> **TEXT SHOWN**
Segment Open
When FR was about 10 years old, she visited the panel shop where the applicant worked. He took her left leg out of her corduroy pants and sat her on some tyres. He then used his hand to put his penis into her vagina. (Count 21)
Also one night when FR was about 10 years old and at her mother’s house in Owen Street, Heywood, while FR was sleeping in a bunk bed, the applicant put his hands underneath her pyjama pants and underwear and then put his fingers inside her vagina whilst she was sleeping on a bunk bed. (Count 22)
Following this, the applicant then asked FR to go into the lounge room telling her he wanted her to do something that would make him love her more. He then sat her between his legs and put his penis in her mouth instructing her to suck it like a lollipop. This occurred until he ejaculated. (Count 23)
Complainant ES:
The count was alleged to have been committed between 7 December 1994 and 6 December 1997.
SE is the half sister of FR. When living at Portland Road, Heywood, the applicant took SE, who was about six or seven at the time, by the upper right arm to his bedroom. He told her that her grades were bad, then held her by her hair and dragged her until she was lying on her back on the bed. He lifted her nightie, pulled down her underwear and then tried to push his penis into her vagina until such a point when he heard the sound of SE’s mother pulling up to the house in her car when the applicant said, ‘Get up and get out.’ (Count 26)
It is convenient to deal with all grounds of appeal together.
Before the trial commenced, application was made for severance of the presentment. That application sought separate trials for Counts 1 – 2 (SK); Counts 3 – 11 (JR); and Counts 12 – 26 (FR and ES).
The ruling as to cross admissibility
The submission was based on the proposition that the evidence was not cross-admissible except in the cases of FR and SE, and it was, therefore, difficult if not impossible for the applicant to receive a fair trial. That argument was largely based on what had been said by the Court of Appeal in R v TJB[1] and on the submission that the evidence of the complainants other than FR and SE was not cross-admissible.
[1][1998] 4 VR 621 at 630-631.
The prosecution reply was that there was sufficient ‘underlying unity’ in each of the cases of each complainant as that expression has been understood in cases such as R v Papamitrou[2] to justify the continued joinder of all counts and to justify cross-admissibility, i.e. the ‘unfairness’ contemplated in the general terms of s 372(3) of the Crimes Act 1958 did not arise. On 1 July 2009 the learned trial judge refused the application for severance .
[2](2004) 7 VR 375 (‘Papamitrou’).
There were then 26 counts on the presentment, two relating to SK, nine relating to JR, 14 relating to FR and one relating to SE.
On 16 July 2009, the presentment was amended to add Counts 27, 28 and 29; they were counts of indecent assault and sexual penetration of a child under 10 years with respect to JR and one count of sexual penetration of a child under the age of 16 years with respect to FR.
On 17 July 2009, the applicant was acquitted by direction on Counts 3, 4, 7, 10, 11, 16, 27 and 28 with respect to JR; on Count 16 with respect to FR and on 20 July he was similarly acquitted on Count 17 with respect to FR.
The jury acquitted the applicant of Counts 5 and 6 with respect to JR and Counts 24, 25 and 29 with respect to FR.
As already indicated, it follows that the material which was before his Honour when he ruled was quite different from the material which ultimately went to the jury.
Segment Closed
Extend the court judgment above, starting right after its final sentence and keeping to its legal style.

> **RECORDED INFORMATION**
Segment Open
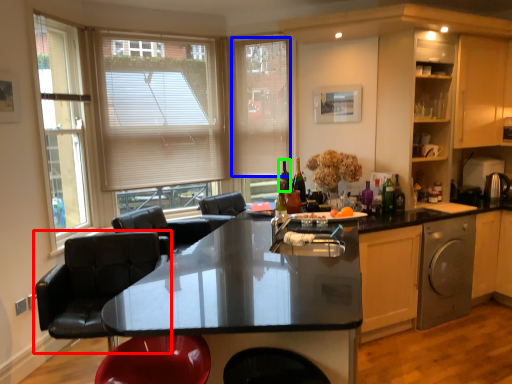
Question: Which is farther away from chair (highlighted by a red box)? blind (highlighted by a blue box) or wine bottle (highlighted by a green box)?

Choices:
 (A) blind
 (B) wine bottle

Answer: (A)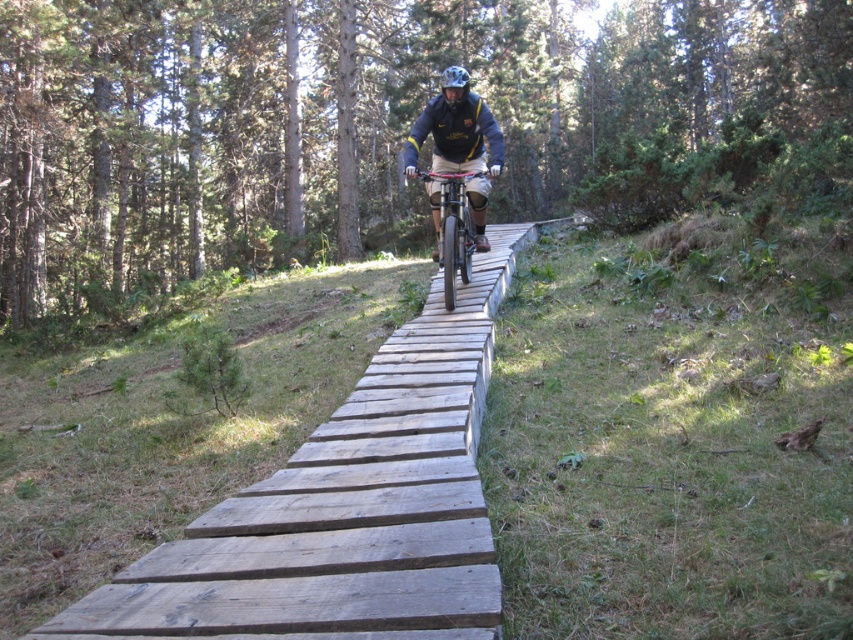
Question: Which object is positioned farthest from the matte black bicycle at center?

Choices:
 (A) matte white helmet at center
 (B) matte black helmet at center
 (C) weathered wood planks at center

Answer: (A)

Question: Does matte black bicycle at center have a greater width compared to matte white helmet at center?

Choices:
 (A) no
 (B) yes

Answer: (A)

Question: Is matte black helmet at center further to the viewer compared to matte black bicycle at center?

Choices:
 (A) no
 (B) yes

Answer: (A)

Question: Which point is closer to the camera?

Choices:
 (A) (463, 68)
 (B) (447, 138)
 (C) (456, 227)

Answer: (C)

Question: Which point appears farthest from the camera in this image?

Choices:
 (A) (444, 192)
 (B) (462, 68)
 (C) (390, 353)

Answer: (B)

Question: Is matte black bicycle at center further to camera compared to matte white helmet at center?

Choices:
 (A) no
 (B) yes

Answer: (A)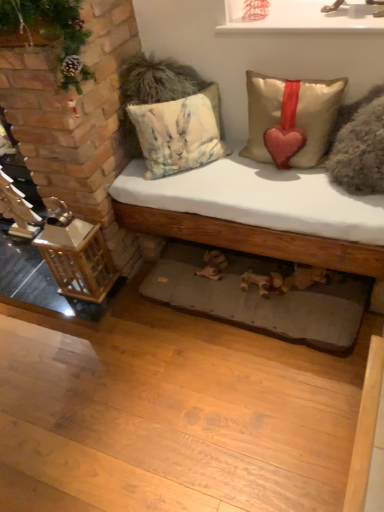
Locate an element on the screen. The width and height of the screenshot is (384, 512). vacant space positioned to the left of satin gold pillow with red heart at upper center, the second pillow from the right is located at coordinates (221, 183).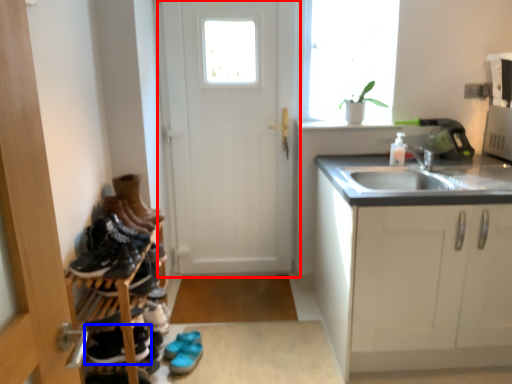
Question: Which point is closer to the camera, door (highlighted by a red box) or footwear (highlighted by a blue box)?

Choices:
 (A) door
 (B) footwear

Answer: (B)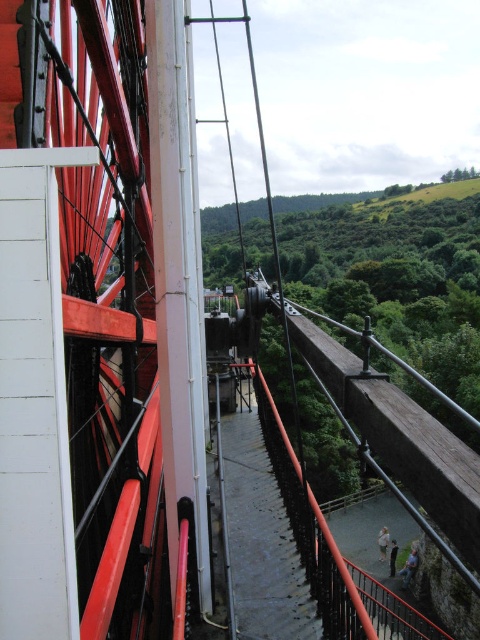
You are a maintenance worker in the industrial area. You see a light brown leather jacket at center and a dark gray fabric at lower center. Which object is bigger in size?

The light brown leather jacket at center has a larger size compared to the dark gray fabric at lower center.

You are standing on the walkway near the massive red and white metal framework of the industrial structure. You notice two points marked as point (381, 536) and point (397, 547). Which point is closer to you?

Point (381, 536) is further to the viewer than point (397, 547), so the closer point to you is point (397, 547).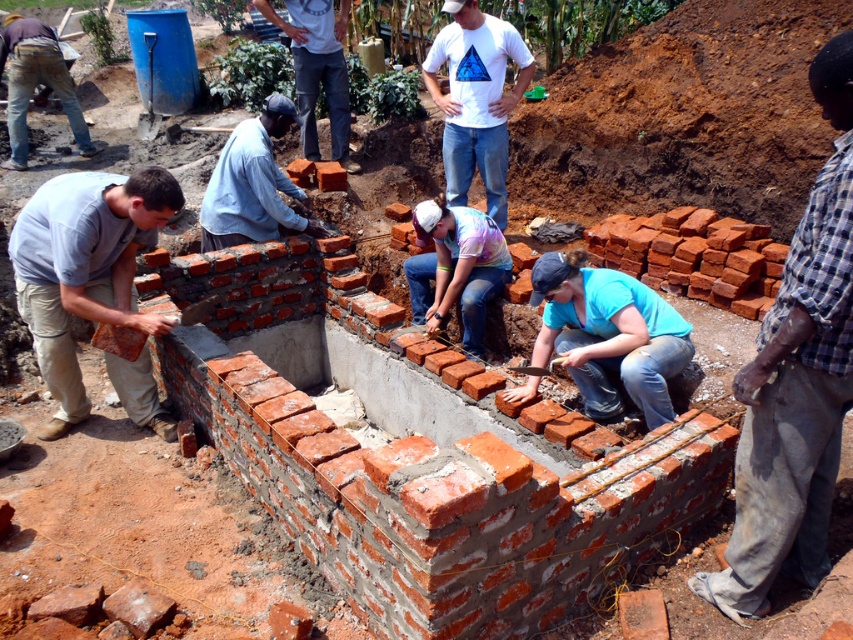
Does checkered fabric shirt at right have a lesser width compared to matte gray brick at left?

Correct, checkered fabric shirt at right's width is less than matte gray brick at left's.

Which is more to the right, checkered fabric shirt at right or matte gray brick at left?

Positioned to the right is checkered fabric shirt at right.

Find the location of a particular element. This screenshot has height=640, width=853. checkered fabric shirt at right is located at coordinates (796, 381).

The image size is (853, 640). What are the coordinates of `checkered fabric shirt at right` in the screenshot? It's located at (796, 381).

Is white matte t-shirt at center wider than light blue shirt at center?

Incorrect, white matte t-shirt at center's width does not surpass light blue shirt at center's.

Is white matte t-shirt at center above light blue shirt at center?

Indeed, white matte t-shirt at center is positioned over light blue shirt at center.

You are a GUI agent. You are given a task and a screenshot of the screen. Output one action in this format:
    pyautogui.click(x=<x>, y=<y>)
    Task: Click on the white matte t-shirt at center
    The height and width of the screenshot is (640, 853).
    Given the screenshot: What is the action you would take?
    pyautogui.click(x=476, y=99)

Who is higher up, matte gray brick at left or light blue shirt at center?

Positioned higher is light blue shirt at center.

Who is more forward, (42, 358) or (257, 134)?

Point (42, 358) is in front.

Locate an element on the screen. matte gray brick at left is located at coordinates (84, 268).

This screenshot has height=640, width=853. Find the location of `matte gray brick at left`. matte gray brick at left is located at coordinates (84, 268).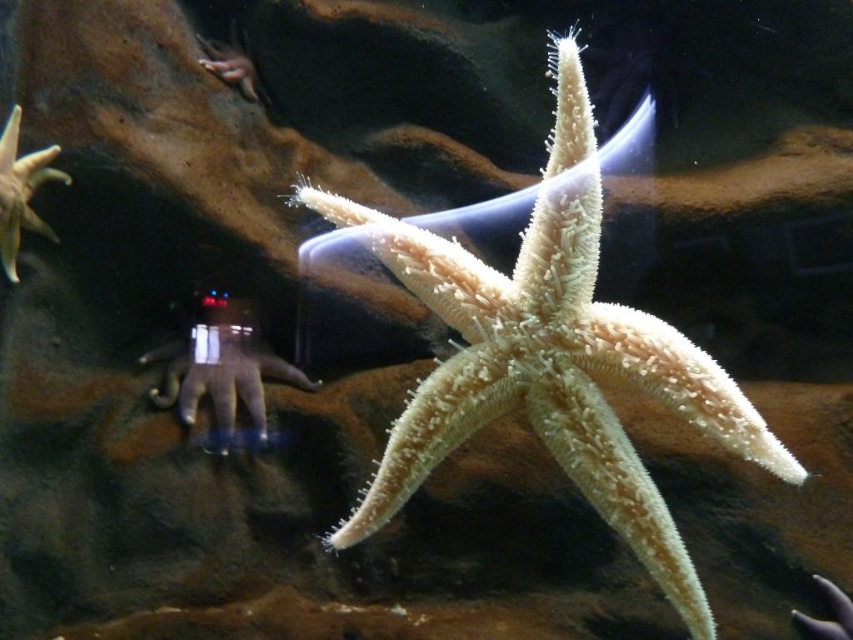
Can you confirm if sandy beige starfish at center is positioned to the right of smooth beige starfish at left?

Yes, sandy beige starfish at center is to the right of smooth beige starfish at left.

What are the coordinates of `sandy beige starfish at center` in the screenshot? It's located at (550, 356).

The height and width of the screenshot is (640, 853). Identify the location of sandy beige starfish at center. (x=550, y=356).

Can you confirm if sandy beige starfish at center is wider than metallic silver robot at lower center?

Yes, sandy beige starfish at center is wider than metallic silver robot at lower center.

Does sandy beige starfish at center have a greater height compared to metallic silver robot at lower center?

Yes, sandy beige starfish at center is taller than metallic silver robot at lower center.

The height and width of the screenshot is (640, 853). What do you see at coordinates (550, 356) in the screenshot?
I see `sandy beige starfish at center` at bounding box center [550, 356].

You are a GUI agent. You are given a task and a screenshot of the screen. Output one action in this format:
    pyautogui.click(x=<x>, y=<y>)
    Task: Click on the sandy beige starfish at center
    
    Given the screenshot: What is the action you would take?
    pyautogui.click(x=550, y=356)

Does point (221, 344) lie behind point (35, 157)?

Yes, it is.

Does metallic silver robot at lower center appear on the left side of smooth beige starfish at left?

Incorrect, metallic silver robot at lower center is not on the left side of smooth beige starfish at left.

Is point (175, 342) more distant than point (47, 177)?

Yes, point (175, 342) is farther from viewer.

You are a GUI agent. You are given a task and a screenshot of the screen. Output one action in this format:
    pyautogui.click(x=<x>, y=<y>)
    Task: Click on the metallic silver robot at lower center
    The width and height of the screenshot is (853, 640).
    Given the screenshot: What is the action you would take?
    pyautogui.click(x=221, y=365)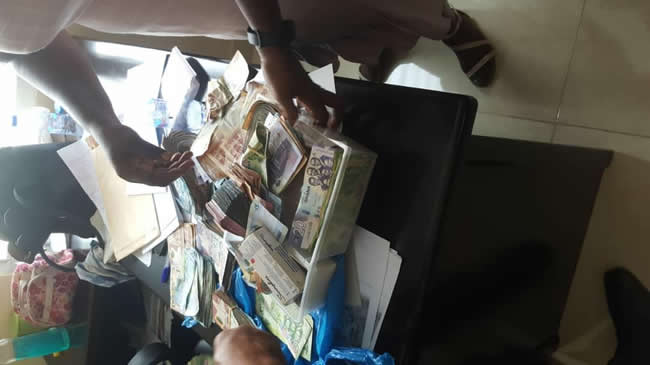
Identify the location of bin. The image size is (650, 365). click(355, 212).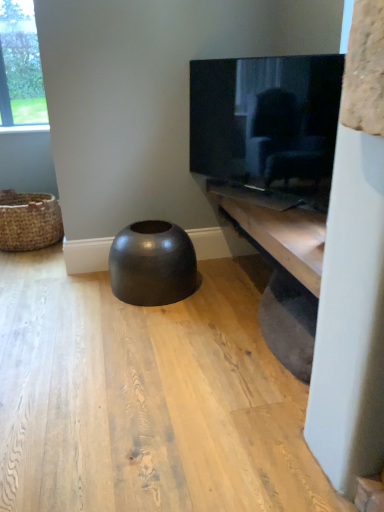
Question: Does matte black tv at upper right contain glossy black stool at center?

Choices:
 (A) no
 (B) yes

Answer: (A)

Question: Are matte black tv at upper right and glossy black stool at center making contact?

Choices:
 (A) no
 (B) yes

Answer: (A)

Question: Is matte black tv at upper right smaller than glossy black stool at center?

Choices:
 (A) no
 (B) yes

Answer: (B)

Question: Can you confirm if matte black tv at upper right is bigger than glossy black stool at center?

Choices:
 (A) no
 (B) yes

Answer: (A)

Question: Can you confirm if matte black tv at upper right is thinner than glossy black stool at center?

Choices:
 (A) no
 (B) yes

Answer: (B)

Question: In terms of width, does wooden shelf at lower right look wider or thinner when compared to glossy black stool at center?

Choices:
 (A) wide
 (B) thin

Answer: (B)

Question: Is wooden shelf at lower right situated inside glossy black stool at center or outside?

Choices:
 (A) outside
 (B) inside

Answer: (A)

Question: In terms of height, does wooden shelf at lower right look taller or shorter compared to glossy black stool at center?

Choices:
 (A) tall
 (B) short

Answer: (B)

Question: From a real-world perspective, is wooden shelf at lower right physically located above or below glossy black stool at center?

Choices:
 (A) below
 (B) above

Answer: (B)

Question: Is wooden shelf at lower right situated inside matte black tv at upper right or outside?

Choices:
 (A) outside
 (B) inside

Answer: (A)

Question: Considering the positions of wooden shelf at lower right and matte black tv at upper right in the image, is wooden shelf at lower right taller or shorter than matte black tv at upper right?

Choices:
 (A) short
 (B) tall

Answer: (A)

Question: In terms of size, does wooden shelf at lower right appear bigger or smaller than matte black tv at upper right?

Choices:
 (A) small
 (B) big

Answer: (B)

Question: From the image's perspective, is wooden shelf at lower right above or below matte black tv at upper right?

Choices:
 (A) above
 (B) below

Answer: (B)

Question: Considering the positions of point (223, 102) and point (258, 234), is point (223, 102) closer or farther from the camera than point (258, 234)?

Choices:
 (A) closer
 (B) farther

Answer: (B)

Question: In terms of height, does matte black tv at upper right look taller or shorter compared to wooden shelf at lower right?

Choices:
 (A) short
 (B) tall

Answer: (B)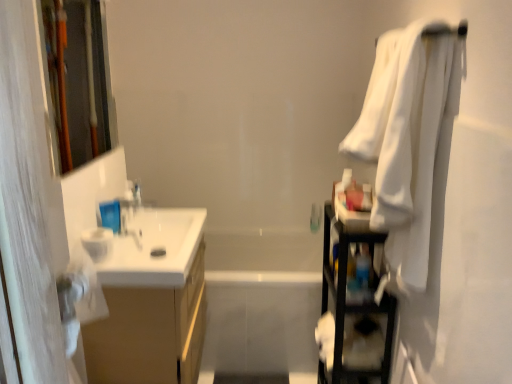
Question: Could you tell me if wooden frame at left is facing white glossy bathtub at center?

Choices:
 (A) yes
 (B) no

Answer: (B)

Question: From the image's perspective, does wooden frame at left appear higher than white glossy bathtub at center?

Choices:
 (A) no
 (B) yes

Answer: (B)

Question: Is wooden frame at left far from white glossy bathtub at center?

Choices:
 (A) yes
 (B) no

Answer: (A)

Question: Is wooden frame at left further to camera compared to white glossy bathtub at center?

Choices:
 (A) yes
 (B) no

Answer: (B)

Question: Does wooden frame at left have a greater width compared to white glossy bathtub at center?

Choices:
 (A) yes
 (B) no

Answer: (B)

Question: From a real-world perspective, is matte wood cabinet at left above or below white glossy bathtub at center?

Choices:
 (A) below
 (B) above

Answer: (B)

Question: Is point [x=81, y=332] positioned closer to the camera than point [x=256, y=336]?

Choices:
 (A) closer
 (B) farther

Answer: (A)

Question: From the image's perspective, is matte wood cabinet at left above or below white glossy bathtub at center?

Choices:
 (A) below
 (B) above

Answer: (A)

Question: Considering the positions of matte wood cabinet at left and white glossy bathtub at center in the image, is matte wood cabinet at left bigger or smaller than white glossy bathtub at center?

Choices:
 (A) big
 (B) small

Answer: (B)

Question: From the image's perspective, is black plastic shelf at right above or below clear plastic bottle at upper left?

Choices:
 (A) above
 (B) below

Answer: (B)

Question: In terms of width, does black plastic shelf at right look wider or thinner when compared to clear plastic bottle at upper left?

Choices:
 (A) wide
 (B) thin

Answer: (A)

Question: Which is correct: black plastic shelf at right is inside clear plastic bottle at upper left, or outside of it?

Choices:
 (A) inside
 (B) outside

Answer: (B)

Question: Considering their positions, is black plastic shelf at right located in front of or behind clear plastic bottle at upper left?

Choices:
 (A) behind
 (B) front

Answer: (B)

Question: Considering their positions, is white soft towel at right located in front of or behind white glossy sink at left?

Choices:
 (A) front
 (B) behind

Answer: (A)

Question: In terms of size, does white soft towel at right appear bigger or smaller than white glossy sink at left?

Choices:
 (A) small
 (B) big

Answer: (B)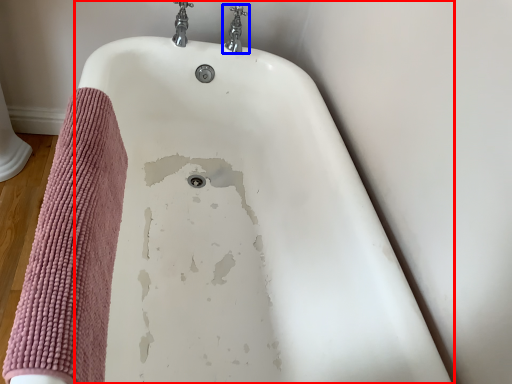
Segment Closed
> **REPLY**
A convenient summary of the allegations contained in the counts which did not go to the jury on which the applicant was acquitted is to be found in the prosecutors opening address:
In relation to [JR]. [JR] was 10 February 1983. When she was growing up she lived with her parents, [WJ] and [PJ]. And [WJ] is now [WS] and you’ll be hearing from her at some stage later in the trial, and three siblings. They used to go camping each other with members of their extended family. When she was aged about eight her family went on one such camping trip, and they’re accompanied by various extended family members including [JR]’s aunty [PM] and her husband the accused.
At times [JR] would accompany her uncle the accused to collect firewood. On one such occasion whilst out collecting wood, the accused pulled [JR] into some bushes, he lifted her top over her head and undid her training bra. Standing behind her he put his arms around her body and felt her breasts with his hands. And that is Count 3.
He then turned her around to face him and pulled her pants down to her knees. He first rubbed her vagina and then inserted his fingers into her vagina and that is Count 4. He told her ‘don’t tell anybody or else.’
He then instructed her to put her clothes back on and walked back to the camp with her. [JR] did not tell anyone what had happened. Some time after that incident whilst the accused and [MP] were living at the house in Willunga Street in Portland, another incident occurred. One afternoon [JR] went out to the shed of the property to find the accused working on one of his cars, she was looking at the car when the accused approached her from behind, stood behind her and pushed his body against her. She could feel his penis moving across her bottom, that is Count 5.
This went on for some time until [MP] called out asking what they were doing and whether they were coming inside to have a drink, and at that point the accused backed away and yelled out that they were coming inside.
The later incident took place in Portland, one day when [JR] was at her Nan’s house with her family, the accused turned up at the house and announced that he would take the children down the street to the beach. [JR] got into the front seat of the car and the accused two sons [JS] and [JM], and [JS], who is [JR] sister, or one of [JR] sisters, got into the back seat.
On the way to the beach the accused reached across and placed his hand on [JR]’s right leg and rubbed his hand up and down her leg, that is Count 6.
A further incident took place at [JR]’s nan’s house. One afternoon [JR] was walking towards the bathroom to go to the toilet when she noticed the accused following her. She walked into the bathroom, the accused followed her in and locked the door behind him. He told her not to worry because nothing bad was going to happen. He approached her and put his hand up under her top and her bra and rubbed her breasts and that is Count 7.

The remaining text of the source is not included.